→ **DATASET EXTRACT**
-.-.-

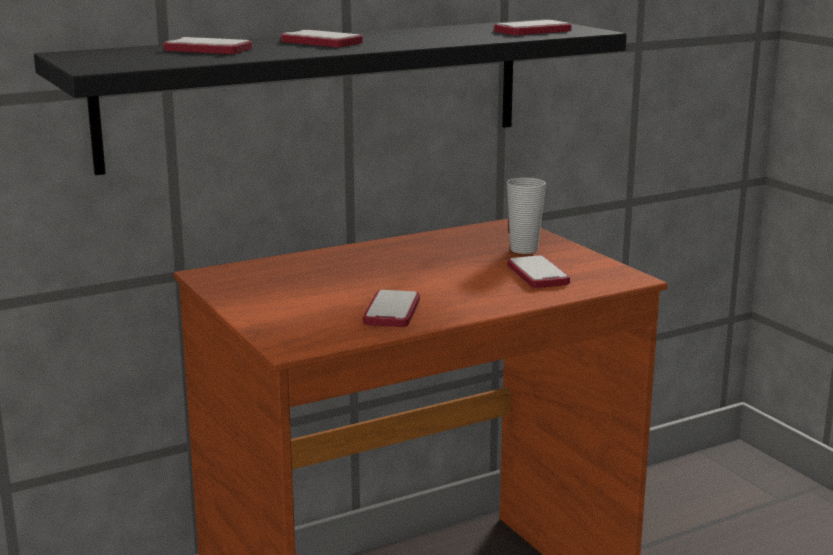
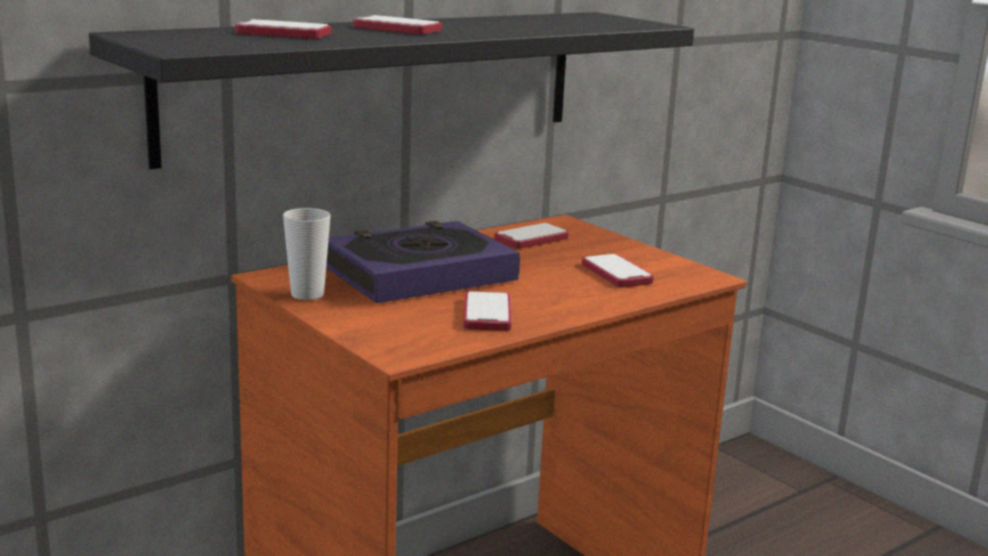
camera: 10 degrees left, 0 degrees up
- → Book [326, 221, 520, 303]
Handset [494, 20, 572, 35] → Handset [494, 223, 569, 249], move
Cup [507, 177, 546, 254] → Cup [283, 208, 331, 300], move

-.-.-

Check each line of the listing for "move". Show those that have it.

Handset [494, 20, 572, 35] → Handset [494, 223, 569, 249], move
Cup [507, 177, 546, 254] → Cup [283, 208, 331, 300], move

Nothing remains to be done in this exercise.